Кировоградец

Откровенно говоря, не знаю, что считать самым главным, определяющим в судьбе этого человека. Родился, вырос и всю жизнь, исключая годы службы в армии, прожил в Кировограде. Но разве не могут поставить это себе в заслугу тысячи других людей?

Еще в детстве испытал блеск звездной, говоря современным языком, славы. Но сам же и отказался от этой славы, от продолжения начатого пути. Хотя, с другой стороны, разве не могло случиться так, что этот звездный путь оборвался бы сам собой в роковые сороковые прошлого столетия?..

Как кировоградец испытал все, что выпало на долю жителям этого города — войну, оккупацию, рабский труд на оккупантов и постоянную угрозу угона в Германию. Но ведь и эти испытания выпали на долю тысяч и тысяч.

Всю свою жизнь посвятил одной, единственной профессии, в которой проработал 61 (!) год. Но всегда делал в ней больше, чем требовало простое исполнение своих функциональных обязанностей. Были периоды, когда совмещал фактически несколько смежных профессий и работал не щадя сил. Иногда на пределе и за пределом человеческих возможностей. Добивался признания, занимал вполне высокую по кировоградским меркам должность, но в один день написал заявление об уходе и перешел на рядовую работу.

Связан родственными узами с почетным гражданином Кировограда Михаилом Кандидовым — Михаил Дмитриевич женат на сестре героя этого повествования. Но жизнь одного и другого — это две разные истории. А их сходство — в одной фразе: если Михаил Кандидов называет себя недобитым (фашистами) танкистом, то Юрий Черняев, герой этого повествования, — чудом выжившим полиграфистом.

ИСПОВЕДЬ ЧУДОМ ВЫЖИВШЕГО ПОЛИГРАФИСТА

Скромность и трудолюбие — вот, видимо, отличительные черты характера Юрия Черняева. «Надо» — главное слово в жизни. То, что нужно для дела, должно быть сделано безоговорочно. Устал ты или нет, кончился ли твой рабочий день — «надо». Не ради наград, похвал или благодарностей — во имя этого коротенького слова «надо». Но и то, что делал он для себя, когда выдавались минуты досуга (он и тогда не мог сидеть без дела), сделано точно так же — на совесть. Вся мебель в квартире сработана его собственными руками. На стенах висит чеканка, сделанная и подаренная «недобитым танкистом» Михаилом Кандидовым в те времена, когда тот работал художником-оформителем. Кандидова Юрий Черняев любит не просто как родственника, мужа младшей сестры. Михаил Дмитриевич для него — человек-праздник, человек, который, даже попадая под нож хирурга, шутил, что ничего ему нигде не отрезали — наоборот, прирастили. Тот же оптимизм свойственен и самому Черняеву. И истоки этой черты характера нужно искать еще в его детстве.

§ **ПРИВЕДЕННЫЕ СВЕДЕНИЯ**:
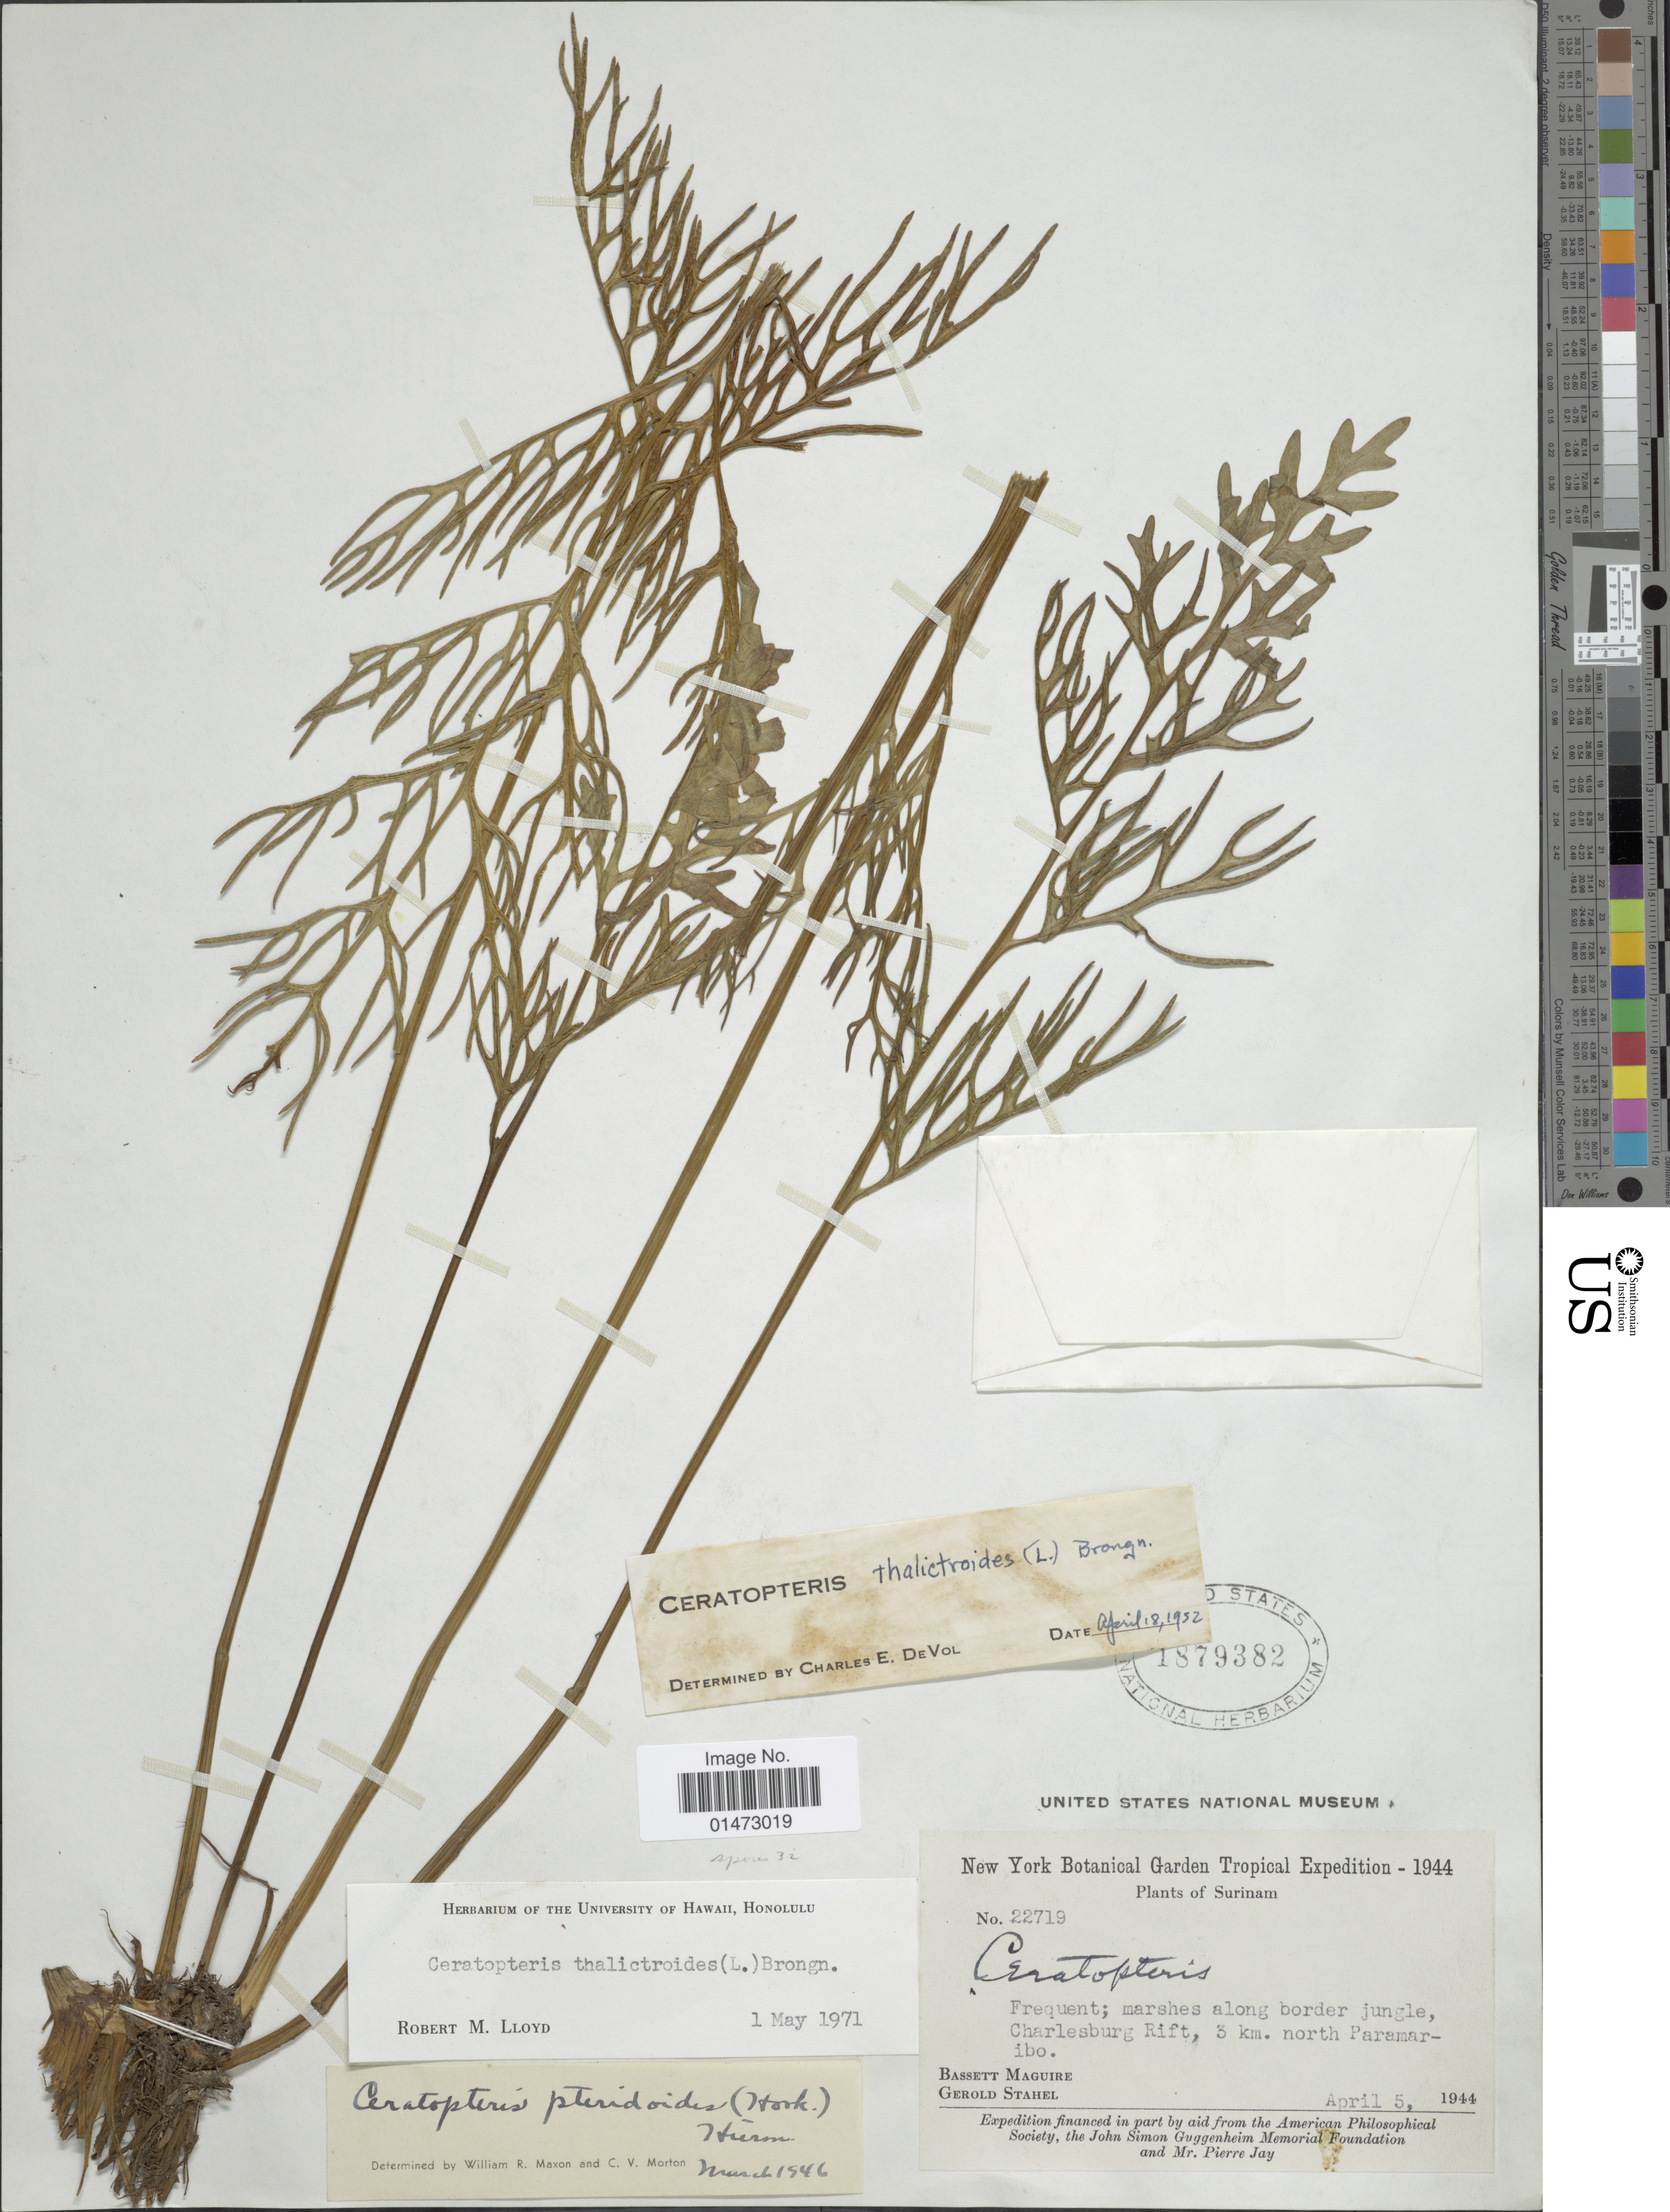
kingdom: Plantae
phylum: Tracheophyta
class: Polypodiopsida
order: Polypodiales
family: Pteridaceae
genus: Ceratopteris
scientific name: Ceratopteris thalictroides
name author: (L.) Brongn.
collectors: B. Maguire & G. Stahel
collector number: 22719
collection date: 1944-04-05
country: Suriname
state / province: Paramaribo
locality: Frequent; marshes along border jungle, Charlesburg Rift, 3 km. north Paramaribo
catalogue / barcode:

§ **ЗАДАНИЯ ДЛЯ ВЫПОЛНЕНИЯ**:
[1] Перечислите все испытания, которые, согласно отрывку, выпали на долю жителей Кировограда.
[2] Воспроизведите без изменений фрагмент записей от их начала по строку, содержащую «state / province: Paramaribo», включительно. Изображения в ответ не включайте.

§ **ОТВЕТЫ**:
[1] Война, оккупация, рабский труд на оккупантов и постоянная угроза угона в Германию.

[2]
kingdom: Plantae
phylum: Tracheophyta
class: Polypodiopsida
order: Polypodiales
family: Pteridaceae
genus: Ceratopteris
scientific name: Ceratopteris thalictroides
name author: (L.) Brongn.
collectors: B. Maguire & G. Stahel
collector number: 22719
collection date: 1944-04-05
country: Suriname
state / province: Paramaribo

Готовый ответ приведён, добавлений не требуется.